In the new study, Prof. Garland and colleagues wanted to find out what blood level of vitamin D effectively reduces cancer risk.

They took an approach that is not normally used. They used the results from two different types of study: one a clinical trial of 1,169 women and the other a prospective study of 1,135 women. For some of their analysis, they kept the two data sets separate and compared them, and in another part, they pooled the data to create a larger sample.

Vitamin D level of 40 ng/ml or higher tied to 67% lower cancer risk

The median blood level of 25-hydroxyvitamin D in the participants in the clinical trial was 30 ng/ml, and in the participants in the prospective study, it was 48 ng/ml.

The researchers found that the rate of cancer incidence in the clinical study group (that had the lower median vitamin D level) was higher than in the prospective study group. The figures were 1,020 cases per 100,000 person-years and 722 per 100,000 person-years, respectively.

They also found that cancer rates went down as 25-hydroxyvitamin D levels rose; women whose vitamin D level was 40 ng/ml or higher had a 67% lower risk of developing cancer than women whose vitamin D level was 20 ng/ml or lower.
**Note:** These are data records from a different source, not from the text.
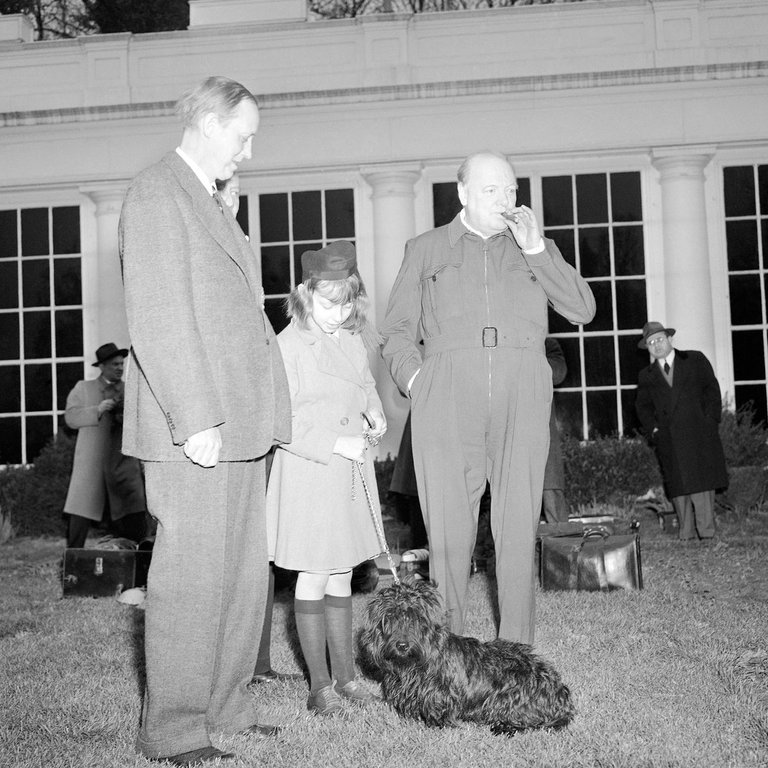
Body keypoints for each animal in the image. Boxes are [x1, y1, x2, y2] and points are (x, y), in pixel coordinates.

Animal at [356, 580, 572, 736]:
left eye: (418, 618)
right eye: (390, 617)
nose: (402, 645)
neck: (413, 663)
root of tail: (560, 693)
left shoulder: (441, 697)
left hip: (506, 699)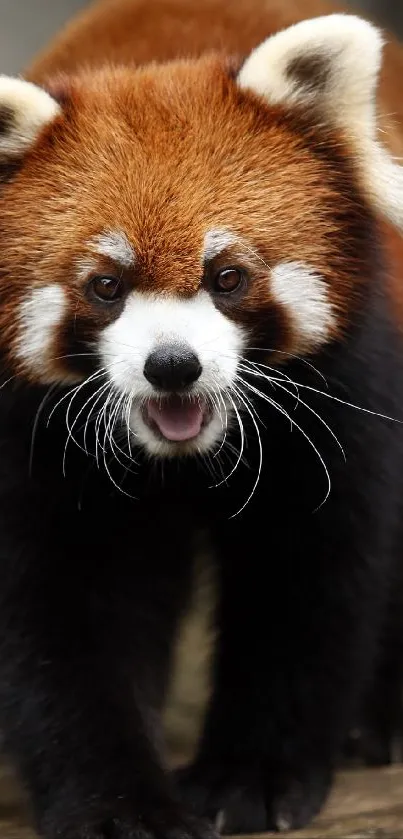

The researchers did not say what the optimum intake level of vitamin D should be – or how it should be generated, whether by greater exposure to sunlight, dietary changes or supplements.

Prof. Garland says their findings simply show that it is possible to see reduced cancer risk when blood levels of vitamin D reach 40 ng/ml, and that higher than this, the risk drops even further. He and his colleagues conclude:

Primary prevention of cancer, rather than expanding early detection or improving treatment, will be essential to reversing the current upward trend of cancer incidence worldwide. This analysis suggests that improving vitamin D status is a key prevention tool.”